Vocation, Creativity, Entrepreneurialism - Each of us is gifted in specific ways that lend themselves to a vocation we can exercise for God's glory and in the service of others.  Take, for instance, Thomas Newcomen and James Watt.  As historian Glenn Sunshine puts it: 

…Newcomen and Watt were part of a long line of Christians who produced technological advancements aimed at increasing productivity and eliminating drudgery on the basis of Biblical ideas about work.  Those ideas shaped the Western tradition even among those who were at best nominal Christians.  No other culture had the commitment to the goodness of this world, to the unique dignity of each person, to the value of work and production, and to making work meaningful, and as a result no other culture developed technologies aimed at improving production and benefiting common workers.

Family - Also present from the very beginning of creation were the unique institutions of marriage and family.  Fundamentally, marriage is the stabilizing force for societies here on earth.  Marriage and families are the institution s through which we learn virtues and behaviors critical for life in a larger community.
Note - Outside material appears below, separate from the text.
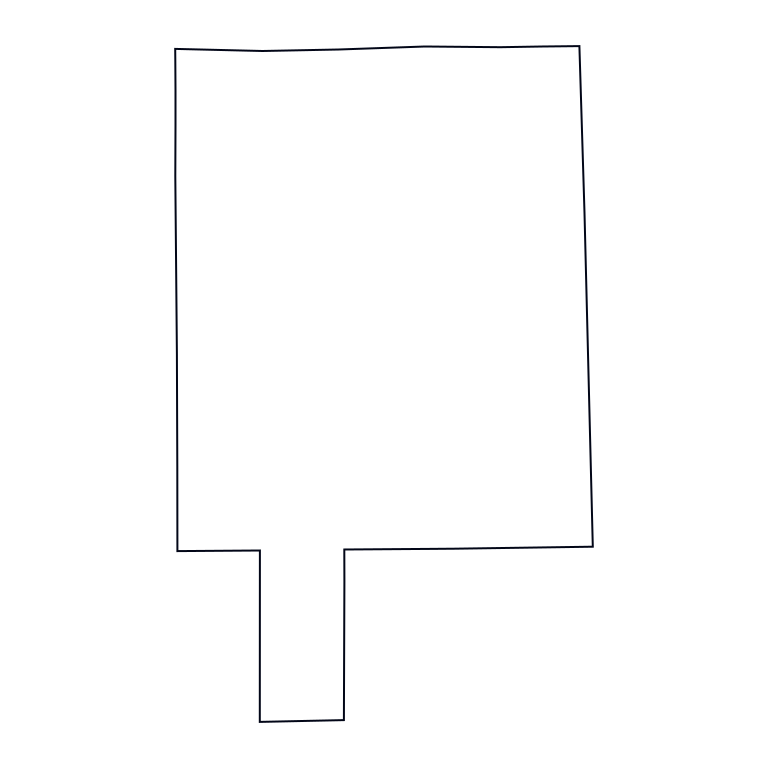 LaSalle, Illinois, United States of America (Albers equal-area conic projection)
{"feature_id": "52423323B71481702095612", "entity_name": "LaSalle", "entity_type": "district", "adm_level": 2, "iso_a3": "USA", "parent_name": "United States of America", "parent_adm1": "Illinois", "projection": "albers", "projection_center": [-88.932, 41.279], "detail": "fine", "context": "isolated", "style": "outline", "palette": "ink", "viewbox_px": 768, "rotation_deg": 0, "n_neighbors": 0, "source": "geoboundaries", "source_scale": "gbopen_adm2", "svg_char_len": 405}
<svg xmlns="http://www.w3.org/2000/svg" viewBox="0 0 768 768"><path d="M579.4,46.1L542.2,46.5L500.5,47.2L424.9,46.5L338.7,49.5L262.5,51.0L175.2,48.9L175.3,59.2L175.5,90.4L175.5,125.3L175.3,176.1L176.9,353.8L177.3,466.6L177.4,551.1L259.9,550.5L259.8,721.9L343.9,720.1L344.4,581.8L344.3,549.5L429.9,548.9L454.6,548.7L592.8,546.7L584.5,213.0L579.4,46.1Z" fill="none" stroke="#020617" stroke-width="2"/></svg>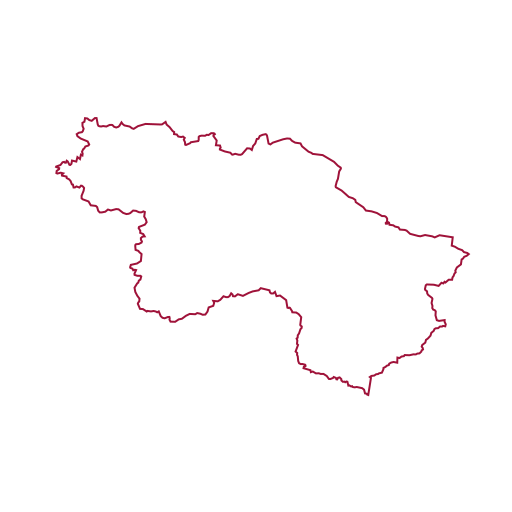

Social science research overwhelmingly shows that communities, individuals, and families fail to flourish when the biblical model of marriage isn't the norm. 


Four Questions about Flourishing for your Community 

 As is often the case, helping others (or ourselves) flourish starts with asking questions.  Consider these four questions to focus on flourishing for those in your own community: 

  1. Is cultural power growing in my community?  When the government keeps unemployed people dependent on handouts, it grows by sucking power away from recipients.  When people get job training and become capable of providing for their families and making a contribution to the community, on the other hand, they grow in a kind of power that enables their families and community to flourish. 
  2. Does my community prize charity or merely "humanitarianism"? Miller says humanitarianism is the habit of providing handout after handout, which actually disempowers recipients because it disincentivizes them to be productive.  Charity, on the other hand, seeks the good for the other person: that he is able to be productive in his own right. 
  3. Are people around me reflecting the nature of God? In whatever their callings, are those around you being set free to demonstrate characteristics of the imago Dei : creativity, order, responsibility, kindness, generosity, reconciliation? 
  4. Who in my community is flourishing? How can they help others who aren't? Perhaps that looks like a local mentoring program, a church discipleship group, or a monthly get-together of certain people over lunch. Is there a way those who are struggling can learn to prosper from those who are flourishing? How can you facilitate that?